Recorded data.
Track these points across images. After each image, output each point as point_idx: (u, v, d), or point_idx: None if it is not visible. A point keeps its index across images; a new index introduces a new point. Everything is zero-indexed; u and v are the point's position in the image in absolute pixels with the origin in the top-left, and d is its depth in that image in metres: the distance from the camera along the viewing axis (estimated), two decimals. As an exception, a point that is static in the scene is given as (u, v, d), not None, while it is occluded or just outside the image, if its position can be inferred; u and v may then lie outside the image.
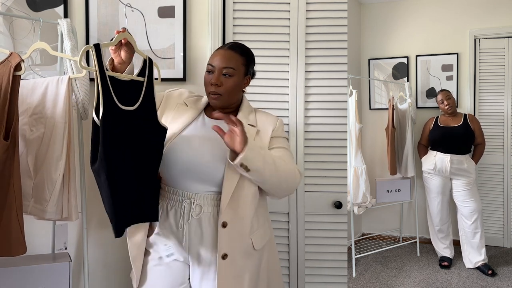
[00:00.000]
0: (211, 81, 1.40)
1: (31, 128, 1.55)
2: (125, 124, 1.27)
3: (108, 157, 1.20)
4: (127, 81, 1.31)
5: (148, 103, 1.35)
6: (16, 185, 1.31)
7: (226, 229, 1.34)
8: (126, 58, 1.33)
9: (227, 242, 1.34)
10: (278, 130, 1.47)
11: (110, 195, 1.22)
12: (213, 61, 1.42)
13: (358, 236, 3.86)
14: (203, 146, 1.38)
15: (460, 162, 3.16)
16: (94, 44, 1.22)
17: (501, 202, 3.64)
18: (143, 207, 1.34)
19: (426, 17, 3.78)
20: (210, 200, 1.36)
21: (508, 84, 3.58)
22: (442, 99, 3.28)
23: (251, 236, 1.39)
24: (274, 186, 1.37)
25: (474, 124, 3.26)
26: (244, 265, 1.37)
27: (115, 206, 1.24)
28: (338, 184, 2.03)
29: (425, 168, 3.30)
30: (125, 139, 1.27)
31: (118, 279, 1.93)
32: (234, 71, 1.41)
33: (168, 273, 1.41)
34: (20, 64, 1.30)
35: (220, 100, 1.42)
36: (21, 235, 1.34)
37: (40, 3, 1.86)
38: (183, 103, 1.50)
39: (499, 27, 3.56)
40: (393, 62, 3.89)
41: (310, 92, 2.01)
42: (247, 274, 1.37)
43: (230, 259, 1.34)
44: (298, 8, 1.99)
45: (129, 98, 1.30)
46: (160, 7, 1.92)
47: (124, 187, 1.27)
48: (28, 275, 1.55)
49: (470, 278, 3.06)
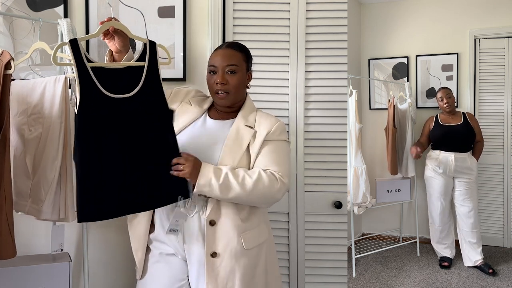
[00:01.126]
0: (217, 80, 1.40)
1: (29, 128, 1.55)
2: (112, 111, 1.26)
3: (82, 144, 1.23)
4: (121, 69, 1.30)
5: (150, 88, 1.33)
6: (6, 185, 1.29)
7: (214, 227, 1.35)
8: (120, 46, 1.34)
9: (215, 240, 1.35)
10: (274, 133, 1.44)
11: (79, 179, 1.24)
12: (214, 61, 1.43)
13: (358, 236, 3.86)
14: (196, 146, 1.39)
15: (463, 160, 3.17)
16: (70, 39, 1.24)
17: (501, 202, 3.64)
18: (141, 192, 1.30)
19: (426, 17, 3.78)
20: (203, 198, 1.37)
21: (508, 84, 3.58)
22: (442, 97, 3.28)
23: (242, 235, 1.38)
24: (246, 202, 1.37)
25: (474, 123, 3.27)
26: (234, 264, 1.36)
27: (81, 189, 1.24)
28: (338, 184, 2.03)
29: (430, 168, 3.29)
30: (112, 126, 1.26)
31: (118, 279, 1.93)
32: (237, 68, 1.42)
33: (168, 269, 1.43)
34: (10, 63, 1.28)
35: (228, 98, 1.42)
36: (11, 238, 1.29)
37: (40, 3, 1.86)
38: (188, 101, 1.51)
39: (499, 27, 3.56)
40: (393, 62, 3.89)
41: (310, 92, 2.01)
42: (238, 273, 1.36)
43: (219, 257, 1.35)
44: (298, 8, 1.99)
45: (124, 85, 1.29)
46: (160, 7, 1.92)
47: (107, 172, 1.25)
48: (28, 275, 1.55)
49: (470, 278, 3.06)
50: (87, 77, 1.24)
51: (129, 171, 1.28)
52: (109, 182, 1.26)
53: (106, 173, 1.26)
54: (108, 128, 1.26)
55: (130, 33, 1.34)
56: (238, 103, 1.49)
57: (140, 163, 1.30)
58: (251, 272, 1.40)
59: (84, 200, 1.24)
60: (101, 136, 1.25)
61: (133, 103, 1.29)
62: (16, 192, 1.57)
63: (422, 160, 3.43)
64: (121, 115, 1.28)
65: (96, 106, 1.25)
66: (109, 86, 1.27)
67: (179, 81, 1.92)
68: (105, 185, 1.25)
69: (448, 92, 3.29)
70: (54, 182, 1.50)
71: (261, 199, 1.37)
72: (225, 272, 1.35)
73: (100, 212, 1.26)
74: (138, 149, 1.30)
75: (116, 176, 1.27)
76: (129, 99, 1.29)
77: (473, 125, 3.25)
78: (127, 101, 1.29)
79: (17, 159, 1.57)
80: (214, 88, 1.42)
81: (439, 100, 3.31)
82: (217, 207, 1.36)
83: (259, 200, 1.37)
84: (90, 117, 1.24)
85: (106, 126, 1.26)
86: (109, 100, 1.27)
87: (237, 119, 1.45)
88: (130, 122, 1.29)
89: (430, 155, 3.32)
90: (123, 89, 1.29)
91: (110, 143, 1.26)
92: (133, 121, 1.30)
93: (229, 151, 1.38)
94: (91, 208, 1.25)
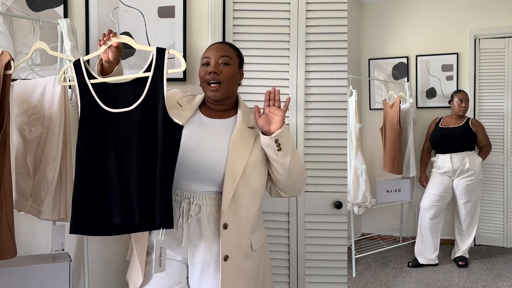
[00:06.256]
0: (210, 70, 1.40)
1: (30, 128, 1.55)
2: (110, 126, 1.27)
3: (79, 158, 1.26)
4: (124, 83, 1.30)
5: (152, 99, 1.26)
6: (6, 185, 1.28)
7: (227, 230, 1.34)
8: (112, 58, 1.32)
9: (229, 244, 1.34)
10: None
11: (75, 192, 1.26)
12: (208, 54, 1.44)
13: (358, 236, 3.86)
14: (201, 146, 1.38)
15: (461, 159, 3.16)
16: (74, 61, 1.29)
17: (501, 202, 3.64)
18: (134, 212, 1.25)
19: (426, 17, 3.78)
20: (209, 199, 1.36)
21: (508, 84, 3.58)
22: (461, 99, 3.24)
23: (251, 237, 1.39)
24: (291, 177, 1.41)
25: (477, 128, 3.27)
26: (244, 266, 1.37)
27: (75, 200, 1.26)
28: (338, 184, 2.03)
29: (434, 171, 3.29)
30: (108, 141, 1.27)
31: (118, 279, 1.93)
32: (231, 60, 1.43)
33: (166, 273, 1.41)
34: (10, 63, 1.29)
35: (220, 90, 1.41)
36: (11, 238, 1.29)
37: (40, 3, 1.86)
38: (177, 104, 1.49)
39: (499, 27, 3.56)
40: (393, 62, 3.89)
41: (310, 92, 2.01)
42: (247, 274, 1.38)
43: (231, 260, 1.34)
44: (298, 8, 1.99)
45: (127, 98, 1.28)
46: (160, 7, 1.93)
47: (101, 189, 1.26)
48: (28, 275, 1.55)
49: (470, 278, 3.07)
50: (87, 94, 1.28)
51: (125, 188, 1.26)
52: (103, 199, 1.26)
53: (101, 189, 1.26)
54: (106, 144, 1.27)
55: (136, 44, 1.29)
56: (229, 100, 1.47)
57: (136, 180, 1.25)
58: (256, 273, 1.42)
59: (77, 212, 1.25)
60: (100, 153, 1.26)
61: (132, 116, 1.26)
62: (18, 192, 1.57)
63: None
64: (118, 130, 1.27)
65: (95, 122, 1.27)
66: (110, 100, 1.28)
67: (179, 81, 1.92)
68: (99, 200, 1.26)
69: (467, 97, 3.28)
70: (53, 182, 1.51)
71: (299, 179, 1.45)
72: (237, 274, 1.35)
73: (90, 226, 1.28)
74: (135, 166, 1.26)
75: (111, 193, 1.26)
76: (129, 113, 1.27)
77: (475, 130, 3.24)
78: (127, 115, 1.27)
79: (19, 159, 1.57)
80: (206, 78, 1.41)
81: (456, 102, 3.27)
82: (230, 210, 1.34)
83: (299, 178, 1.45)
84: (89, 134, 1.27)
85: (104, 142, 1.27)
86: (108, 115, 1.27)
87: (239, 119, 1.44)
88: (129, 137, 1.26)
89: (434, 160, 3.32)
90: (126, 103, 1.28)
91: (108, 160, 1.26)
92: (132, 136, 1.26)
93: (237, 153, 1.37)
94: (83, 220, 1.26)
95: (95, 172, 1.26)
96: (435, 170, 3.27)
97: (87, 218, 1.26)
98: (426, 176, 3.40)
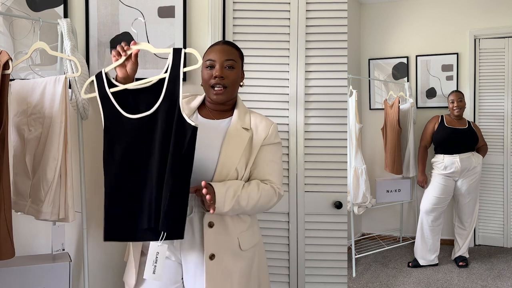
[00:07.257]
0: (215, 74, 1.39)
1: (29, 128, 1.55)
2: (132, 133, 1.28)
3: (109, 170, 1.29)
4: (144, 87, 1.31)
5: (171, 99, 1.26)
6: (5, 185, 1.28)
7: (213, 229, 1.35)
8: (132, 70, 1.35)
9: (214, 242, 1.35)
10: (271, 137, 1.45)
11: (105, 198, 1.29)
12: (212, 56, 1.41)
13: (358, 236, 3.86)
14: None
15: (468, 159, 3.17)
16: (97, 74, 1.32)
17: (501, 202, 3.64)
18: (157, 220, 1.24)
19: (426, 17, 3.78)
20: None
21: (508, 84, 3.58)
22: (453, 100, 3.26)
23: (238, 236, 1.39)
24: (248, 213, 1.43)
25: (477, 130, 3.32)
26: (232, 265, 1.37)
27: (106, 209, 1.28)
28: (338, 184, 2.03)
29: (436, 173, 3.24)
30: (133, 147, 1.28)
31: (118, 279, 1.93)
32: (235, 63, 1.42)
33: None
34: (8, 63, 1.29)
35: (225, 93, 1.41)
36: (9, 238, 1.29)
37: (40, 3, 1.86)
38: None
39: (499, 27, 3.56)
40: (393, 62, 3.88)
41: (310, 92, 2.01)
42: (235, 274, 1.37)
43: (217, 259, 1.34)
44: (298, 8, 1.99)
45: (147, 102, 1.29)
46: (160, 7, 1.92)
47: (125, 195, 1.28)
48: (28, 275, 1.55)
49: (470, 278, 3.06)
50: (108, 103, 1.30)
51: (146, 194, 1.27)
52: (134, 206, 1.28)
53: (132, 197, 1.28)
54: (132, 150, 1.28)
55: (154, 48, 1.31)
56: (230, 101, 1.48)
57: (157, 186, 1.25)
58: (248, 274, 1.41)
59: (108, 220, 1.28)
60: (124, 161, 1.28)
61: (152, 120, 1.28)
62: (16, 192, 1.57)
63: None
64: (144, 134, 1.28)
65: (118, 129, 1.29)
66: (131, 106, 1.30)
67: (179, 81, 1.92)
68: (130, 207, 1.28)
69: (460, 96, 3.28)
70: (54, 182, 1.50)
71: (258, 211, 1.43)
72: (223, 274, 1.35)
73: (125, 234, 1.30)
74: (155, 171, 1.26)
75: (141, 199, 1.28)
76: (149, 117, 1.28)
77: (476, 131, 3.28)
78: (146, 119, 1.29)
79: (17, 159, 1.57)
80: (211, 82, 1.40)
81: (450, 102, 3.30)
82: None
83: (256, 212, 1.44)
84: (114, 141, 1.29)
85: (128, 148, 1.28)
86: (129, 121, 1.28)
87: (233, 120, 1.44)
88: (153, 140, 1.27)
89: (435, 161, 3.28)
90: (146, 107, 1.29)
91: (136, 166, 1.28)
92: (155, 138, 1.27)
93: (229, 153, 1.37)
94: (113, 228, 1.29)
95: (127, 181, 1.28)
96: (438, 171, 3.22)
97: (120, 225, 1.29)
98: (426, 177, 3.34)
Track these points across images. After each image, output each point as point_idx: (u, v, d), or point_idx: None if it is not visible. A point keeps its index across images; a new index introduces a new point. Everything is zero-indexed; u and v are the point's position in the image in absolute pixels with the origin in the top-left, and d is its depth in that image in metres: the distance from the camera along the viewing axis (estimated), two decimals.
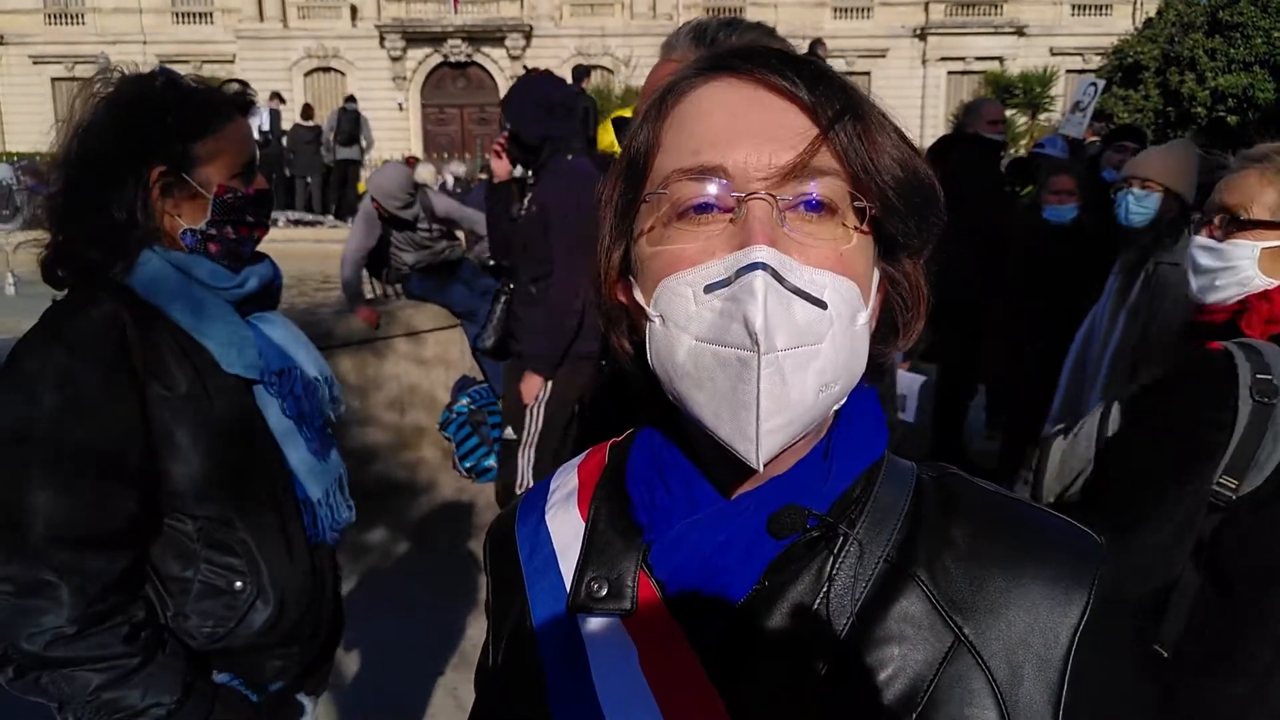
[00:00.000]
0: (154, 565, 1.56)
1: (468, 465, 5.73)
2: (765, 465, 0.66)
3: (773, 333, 0.63)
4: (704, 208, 0.68)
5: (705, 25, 1.41)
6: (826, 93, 0.67)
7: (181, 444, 1.53)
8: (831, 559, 0.70)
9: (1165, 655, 1.66)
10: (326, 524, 1.77)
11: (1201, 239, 1.75)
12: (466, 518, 5.22)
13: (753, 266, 0.63)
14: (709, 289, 0.66)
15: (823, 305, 0.65)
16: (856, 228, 0.68)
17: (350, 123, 15.92)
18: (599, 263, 0.78)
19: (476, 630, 3.93)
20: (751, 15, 34.12)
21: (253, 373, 1.62)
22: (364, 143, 16.30)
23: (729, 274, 0.65)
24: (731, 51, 0.73)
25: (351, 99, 17.03)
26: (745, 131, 0.67)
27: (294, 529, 1.70)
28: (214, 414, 1.57)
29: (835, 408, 0.72)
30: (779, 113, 0.68)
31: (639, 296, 0.73)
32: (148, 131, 1.53)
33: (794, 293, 0.64)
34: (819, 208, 0.67)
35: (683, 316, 0.67)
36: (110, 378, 1.45)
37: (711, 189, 0.67)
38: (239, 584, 1.59)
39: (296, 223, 14.89)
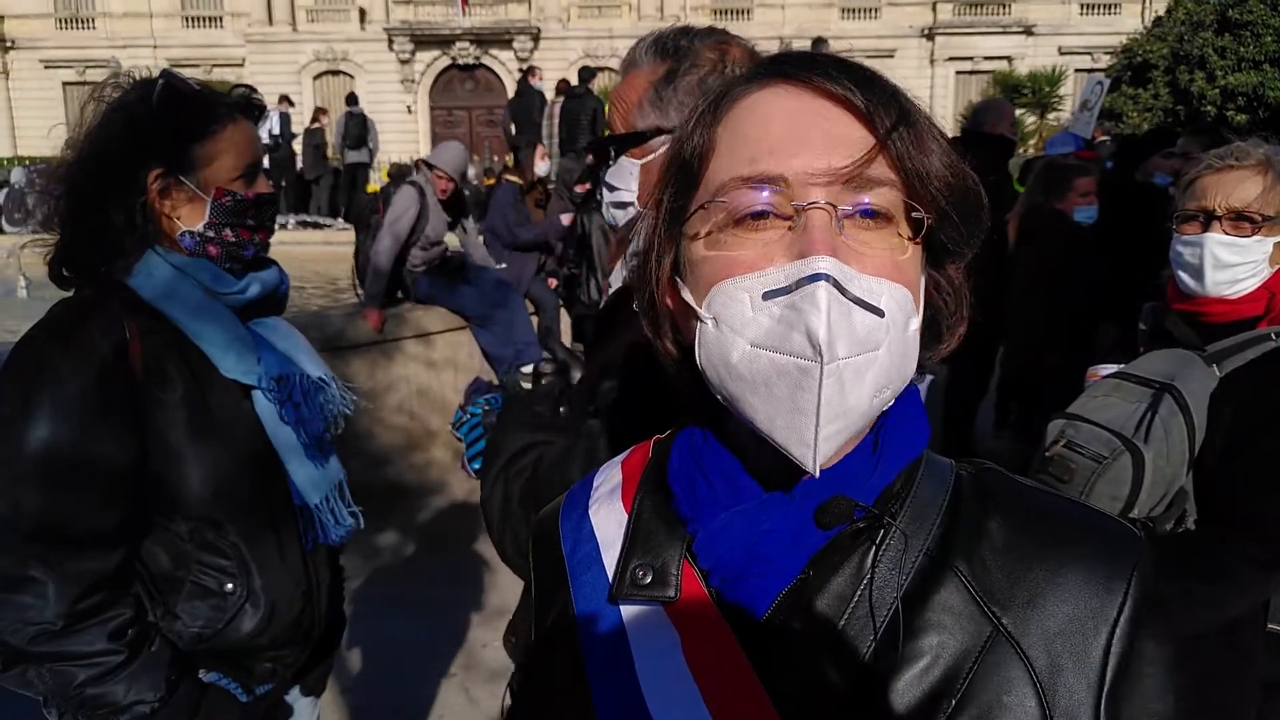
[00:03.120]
0: (146, 564, 1.57)
1: (476, 466, 5.72)
2: (820, 469, 0.67)
3: (835, 342, 0.64)
4: (761, 214, 0.68)
5: (664, 36, 1.40)
6: (880, 99, 0.68)
7: (176, 446, 1.53)
8: (874, 551, 0.71)
9: None
10: (325, 530, 1.76)
11: (1222, 237, 1.80)
12: (476, 519, 5.22)
13: (815, 277, 0.64)
14: (768, 295, 0.66)
15: (880, 313, 0.66)
16: (910, 238, 0.70)
17: (358, 126, 15.93)
18: (648, 266, 0.78)
19: (487, 631, 3.93)
20: (759, 16, 34.25)
21: (250, 378, 1.62)
22: (371, 145, 16.31)
23: (789, 282, 0.65)
24: (787, 58, 0.73)
25: (353, 99, 16.97)
26: (804, 139, 0.68)
27: (287, 534, 1.70)
28: (210, 417, 1.57)
29: (884, 409, 0.73)
30: (836, 121, 0.68)
31: (689, 298, 0.73)
32: (144, 134, 1.54)
33: (854, 302, 0.65)
34: (875, 216, 0.68)
35: (738, 321, 0.68)
36: (105, 378, 1.45)
37: (770, 197, 0.68)
38: (229, 586, 1.59)
39: (304, 224, 14.96)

Task instructions. What you give back should be exactly the lines of the data above from the line with "31: (639, 296, 0.73)" through the line with "39: (296, 223, 14.89)", both of those included, and nothing more.

Written solution.
31: (639, 296, 0.73)
32: (148, 131, 1.53)
33: (794, 293, 0.64)
34: (819, 208, 0.67)
35: (683, 316, 0.67)
36: (110, 378, 1.45)
37: (711, 189, 0.67)
38: (239, 584, 1.59)
39: (296, 223, 14.89)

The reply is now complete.